When I requested more information, my client checked and learned that a credit card offer had been mailed out to 20,000 people. The survey was with non-responders and we were screening for people who remembered receiving the offer, had opened and reviewed it, but did not respond. Their client was the advertising agency for the credit card company and felt 80-85 percent of the non-responders looked at it.

Having done similar work in the past, my client and I knew there was no chance of getting 80-85 percent incidence. I provided prices at a 10 percent and 5 percent incidence and my client did the same. We listed the costs if in fact the incidence was 80 percent, but said we felt the actual incidence would be much lower. My client did not get the project, but I feel sorry for the person who did. They will most likely see much higher costs than they expected, and probably not get the results they were hoping for.

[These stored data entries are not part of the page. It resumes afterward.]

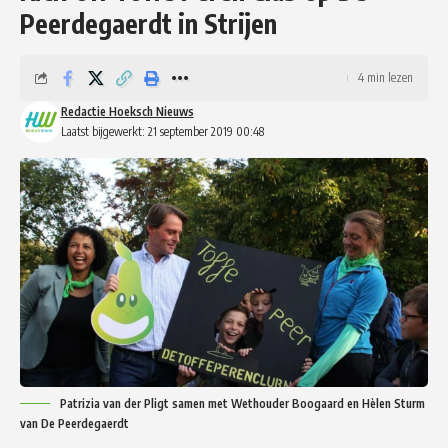
Peerdegaerdt in Strijen
4 min lezen
Redactie Hoeksch Nieuws
Laatst bijgewerkt: 21 september 2019 00:48
Patrizia van der Pligt samen met Wethouder Boogaard en Hèlen Sturm
van De Peerdegaerdt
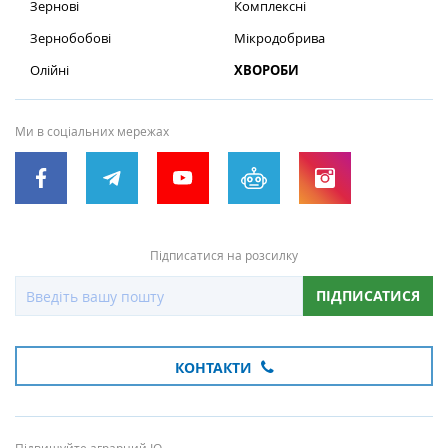
Зернові
Комплексні
Зернобобові
Мікродобрива
Олійні
ХВОРОБИ
Ми в соціальних мережах
Підписатися на розсилку
ПІДПИСАТИСЯ
КОНТАКТИ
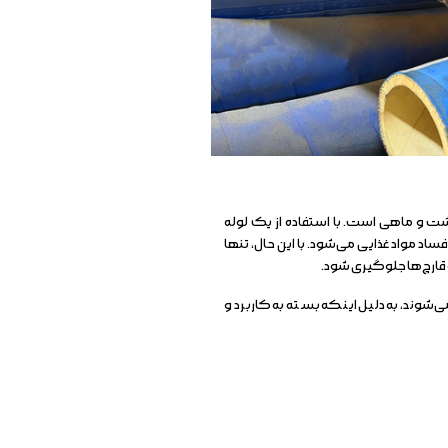
شت و ماهی است. با استفاده از یک لوله
اد مواد غذایی می‌شود. با این حال، تنها
و قارچ‌ها جلوگیری شود.
‌شوند، به دلیل اینکه بسته به کاربرد و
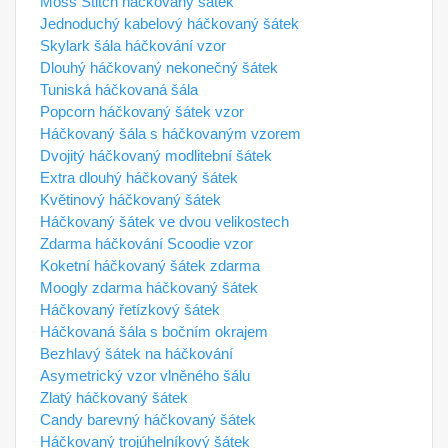
Moss Stitch háčkovaný šátek
Jednoduchý kabelový háčkovaný šátek
Skylark šála háčkování vzor
Dlouhý háčkovaný nekonečný šátek
Tuniská háčkovaná šála
Popcorn háčkovaný šátek vzor
Háčkovaný šála s háčkovaným vzorem
Dvojitý háčkovaný modlitební šátek
Extra dlouhý háčkovaný šátek
Květinový háčkovaný šátek
Háčkovaný šátek ve dvou velikostech
Zdarma háčkování Scoodie vzor
Koketní háčkovaný šátek zdarma
Moogly zdarma háčkovaný šátek
Háčkovaný řetízkový šátek
Háčkovaná šála s bočním okrajem
Bezhlavý šátek na háčkování
Asymetrický vzor vlněného šálu
Zlatý háčkovaný šátek
Candy barevný háčkovaný šátek
Háčkovaný trojúhelníkový šátek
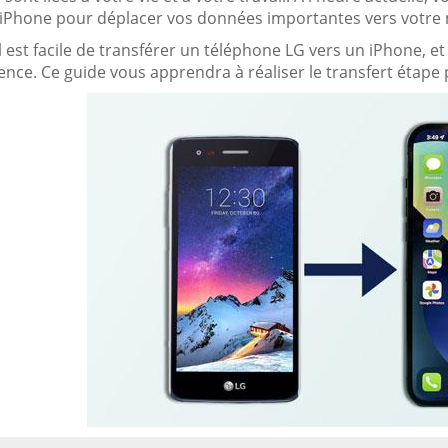
 iPhone pour déplacer vos données importantes vers votre 
 il est facile de transférer un téléphone LG vers un iPhone, 
nce. Ce guide vous apprendra à réaliser le transfert étape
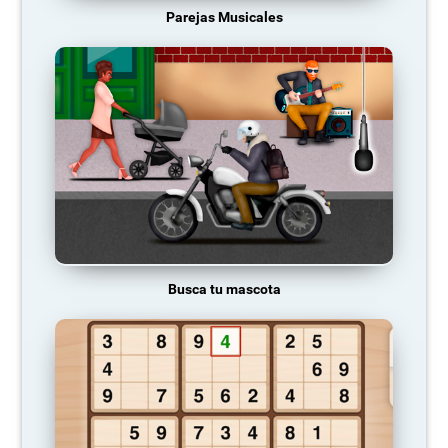
Parejas Musicales
Busca tu mascota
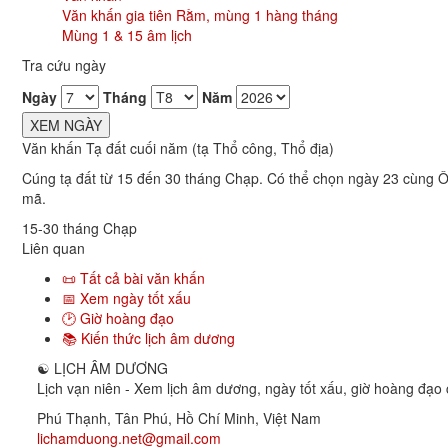
Văn khấn gia tiên Rằm, mùng 1 hàng tháng
Mùng 1 & 15 âm lịch
Tra cứu ngày
Ngày
Tháng
Năm
XEM NGÀY
Văn khấn Tạ đất cuối năm (tạ Thổ công, Thổ địa)
Cúng tạ đất từ 15 đến 30 tháng Chạp. Có thể chọn ngày 23 cùng Ô
mã.
15-30 tháng Chạp
Liên quan
📜 Tất cả bài văn khấn
📅 Xem ngày tốt xấu
🕑 Giờ hoàng đạo
📚 Kiến thức lịch âm dương
☯
LỊCH ÂM DƯƠNG
Lịch vạn niên - Xem lịch âm dương, ngày tốt xấu, giờ hoàng đạo c
Phú Thạnh, Tân Phú
,
Hồ Chí Minh
,
Việt Nam
lichamduong.net@gmail.com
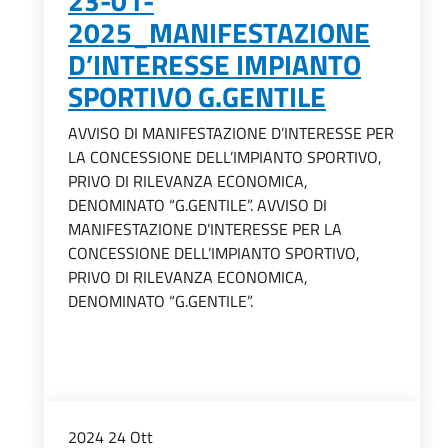
23-01-
2025_MANIFESTAZIONE
D’INTERESSE IMPIANTO
SPORTIVO G.GENTILE
AVVISO DI MANIFESTAZIONE D’INTERESSE PER
LA CONCESSIONE DELL’IMPIANTO SPORTIVO,
PRIVO DI RILEVANZA ECONOMICA,
DENOMINATO “G.GENTILE”. AVVISO DI
MANIFESTAZIONE D’INTERESSE PER LA
CONCESSIONE DELL’IMPIANTO SPORTIVO,
PRIVO DI RILEVANZA ECONOMICA,
DENOMINATO “G.GENTILE”.
2024
24
Ott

Our firm has been doing phone surveys since the early ’80s and have between 15-25 phone surveys going on at any given time. We have managed surveys dealing with many diverse topics and can help our clients make some realistic assumptions about their research. I want to help my clients win projects and I am more than willing to help. I know that I will not get every project, but when both parties are knowledgeable the projects that I do get have a higher likelihood of succeeding and will help us to build closer partnerships.

Benefits everyone

A well-written RFP benefits everyone. Data collection providers will take the RFPs more seriously and provide proposals faster. Buyers will discover potential pitfalls before they happen and will get proposals that are comparable. The best part is that research projects should go smoother and be more profitable for everyone.